Recorded data:
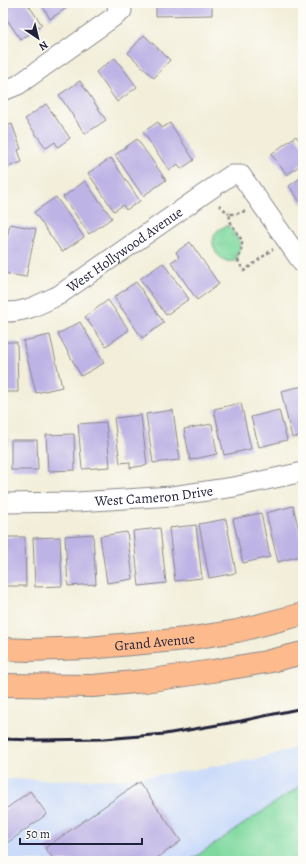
<svg xmlns="http://www.w3.org/2000/svg" width="306" height="864" viewBox="0 0 306 864" font-family="Alegreya,serif">
	<defs>
		<pattern id="park-tufts" width="24" height="20" patternUnits="userSpaceOnUse"><rect width="24" height="20" fill="#7fd99f"/><path d="M3 7l-1-3M5 7V3M7 7l1-3M15 17l-1-3M17 17v-4M19 17l1-3" fill="none" stroke="#6dba8a"/></pattern>
	</defs>
	<rect width="100%" height="100%" fill="#fdfcf7"/>
	<filter id="ink" filterUnits="userSpaceOnUse"><feTurbulence type="fractalNoise" baseFrequency=".025" numOctaves="2"/><feDisplacementMap in="SourceGraphic" scale="8" xChannelSelector="R" yChannelSelector="G"/><feConvolveMatrix kernelMatrix="1 2 1 2 8 2 1 2 1" color-interpolation-filters="sRGB"/></filter>
	<filter id="wash" filterUnits="userSpaceOnUse"><feTurbulence type="fractalNoise" baseFrequency=".012" numOctaves="4" result="noise"/><feDisplacementMap in="SourceGraphic" scale="16" xChannelSelector="R" yChannelSelector="G"/><feGaussianBlur stdDeviation="0.9" result="paint"/><feColorMatrix in="noise" values="0 0 0 0 0 0 0 0 0 0 0 0 0 0 0 0 0 1.4 0 .05"/><feComposite in="paint" operator="in"/></filter>
	<g filter="url(#wash)">
		<rect width="100%" height="100%" fill="#f2eed9"/>
		<polygon fill="#cbdbf9" points="303,745 303,861 3,861 3,779 58,780 124,779 187,771 262,758"/>
		<path fill="url(#park-tufts)" stroke="#507e6d" d="M229,225C233,233 241,239 240,248C239,253 237,257 236,261C233,261 230,262 227,261C214,257 208,240 218,230C221,228 226,226 229,225Z"/>
		<polygon fill="#7fd99f" stroke="#507e6d" points="303,784 303,861 189,861"/>
		<g id="blocks">
			<g fill="#beb3e5">
				<polygon points="3,3 27,3 42,25 21,40 3,14"/>
				<polygon points="45,3 74,3 50,19 42,5"/>
				<polygon points="156,3 212,3 212,15 156,16"/>
				<polygon points="144,35 170,60 154,78 128,53"/>
				<polygon points="115,58 137,87 117,102 96,72"/>
				<polygon points="80,81 106,120 85,134 59,95"/>
				<polygon points="46,104 70,138 58,147 55,142 46,148 25,119"/>
				<polygon points="158,122 162,128 170,123 194,160 181,169 178,164 169,170 143,132"/>
				<polygon points="12,124 21,149 18,150 22,162 3,169 3,127"/>
				<polygon points="296,136 303,146 303,163 287,175 271,154"/>
				<polygon points="137,139 166,180 143,196 115,155"/>
				<polygon points="111,158 140,201 126,210 123,205 114,211 88,173"/>
				<polygon points="303,176 303,206 289,186"/>
				<polygon points="85,181 112,218 89,234 63,197"/>
				<polygon points="56,197 84,237 62,252 34,212"/>
				<polygon points="10,224 36,229 26,277 3,273 3,257"/>
				<polygon points="190,242 219,284 197,300 171,262 179,257 176,252"/>
				<polygon points="163,263 189,299 166,315 140,279"/>
				<polygon points="136,282 164,323 142,338 114,297"/>
				<polygon points="108,300 129,330 106,346 85,317"/>
				<polygon points="80,322 104,363 81,376 58,334"/>
				<polygon points="50,335 62,387 36,393 23,341"/>
				<polygon points="3,342 17,342 18,392 3,392"/>
				<polygon points="303,386 303,435 292,438 281,391"/>
				<polygon points="241,403 251,449 224,455 214,409"/>
				<polygon points="173,410 180,460 153,463 146,414"/>
				<polygon points="279,410 287,440 259,447 251,417"/>
				<polygon points="141,415 147,465 130,468 130,462 120,463 114,418"/>
				<polygon points="3,420 6,421 4,459 3,459"/>
				<polygon points="106,422 110,467 82,469 78,424"/>
				<polygon points="212,424 217,454 190,460 184,429"/>
				<polygon points="74,434 75,470 48,471 46,435"/>
				<polygon points="11,440 37,440 38,470 11,470"/>
				<polygon points="293,506 303,546 303,555 278,562 266,513"/>
				<polygon points="261,513 270,557 243,563 233,519"/>
				<polygon points="226,519 236,573 209,578 199,524"/>
				<polygon points="196,525 202,578 175,581 169,528"/>
				<polygon points="160,528 166,583 139,586 133,531"/>
				<polygon points="127,532 133,579 107,583 100,536"/>
				<polygon points="93,534 96,584 68,586 65,536"/>
				<polygon points="3,537 25,537 26,586 3,586"/>
				<polygon points="60,537 62,586 35,587 33,538"/>
				<polygon points="139,782 181,841 153,861 55,861 45,848"/>
				<polygon points="30,791 47,814 3,846 3,811"/>
			</g>
		</g>
	</g>
	<g filter="url(#ink)">
		<use href="#blocks" fill-opacity="0" stroke="#8a888a" stroke-width="1"/>
		<g fill="none" stroke-linecap="round" stroke-linejoin="round">
			<g stroke="#8a888a" stroke-width="21">
				<g id="minor">
					<polyline points="3,91 18,85 122,11 116,3"/>
					<path id="s1" d="M3,312C25,313 40,304 59,295L231,175H241L303,264"/>
					<path id="s2" d="M3,503L77,502L172,496L234,487L303,472"/>
				</g>
			</g>
			<g stroke="#8a888a" stroke-width="24">
				<g id="trunk">
					<path id="s3" d="M3,649L28,650L88,648L186,639L237,631L303,614"/>
					<polyline points="3,685 93,686 145,681 213,671 266,662 303,653"/>
				</g>
			</g>
			<g stroke="#8a888a" stroke-width="2.5" stroke-dasharray="3 3" stroke-linecap="butt">
				<polyline points="219,205 229,214"/>
				<polyline points="245,211 236,214 229,214 231,223 241,239 242,243 242,247 238,260 239,263 244,271 273,249"/>
			</g>
			<use href="#minor" stroke="#fff" stroke-width="19"/>
			<use href="#trunk" stroke="#fcba8d" stroke-width="22"/>
			<polyline stroke="#22223b" stroke-width="3" points="3,739 36,740 104,739 165,734 241,721 303,708"/>
		</g>
	</g>
	<g text-anchor="middle" dominant-baseline="central" stroke-width="3.5" stroke-linejoin="round" paint-order="stroke">
		<g font-size="14" fill="#22223b" stroke="#fdfcf7">
			<text stroke="none"><textPath href="#s1" startOffset="139">West Hollywood Avenue</textPath></text>
			<text stroke="none"><textPath href="#s2" startOffset="151">West Cameron Drive</textPath></text>
			<text stroke="none"><textPath href="#s3" startOffset="152">Grand Avenue</textPath></text>
		</g>
	</g>
	<rect width="306" height="864" fill="none" stroke="#fdfcf7" stroke-width="16"/>
	<g transform="translate(38 38) rotate(145)" stroke="#fdfcf7" stroke-width="3" paint-order="stroke">
	<path d="M0-3L7 15L0 10L-7 15Z" fill="#22223b"/>
	<text y="-6" font-size="11" font-weight="bold" text-anchor="middle" fill="#22223b">N</text>
	</g>
	<path d="M20 838v6h122v-6" fill="none" stroke="#22223b" stroke-width="2"/>
	<text x="26" y="838" font-size="12" fill="#22223b" stroke="#fdfcf7" stroke-width="3" paint-order="stroke">50 m</text>
</svg>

▶ [WHAT YOU ARE ASKED TO DO]
The lines to return are those in the records above that hold the word "href".

▶ [EXERCISE SOLUTION]
		<use href="#blocks" fill-opacity="0" stroke="#8a888a" stroke-width="1"/>
			<use href="#minor" stroke="#fff" stroke-width="19"/>
			<use href="#trunk" stroke="#fcba8d" stroke-width="22"/>
			<text stroke="none"><textPath href="#s1" startOffset="139">West Hollywood Avenue</textPath></text>
			<text stroke="none"><textPath href="#s2" startOffset="151">West Cameron Drive</textPath></text>
			<text stroke="none"><textPath href="#s3" startOffset="152">Grand Avenue</textPath></text>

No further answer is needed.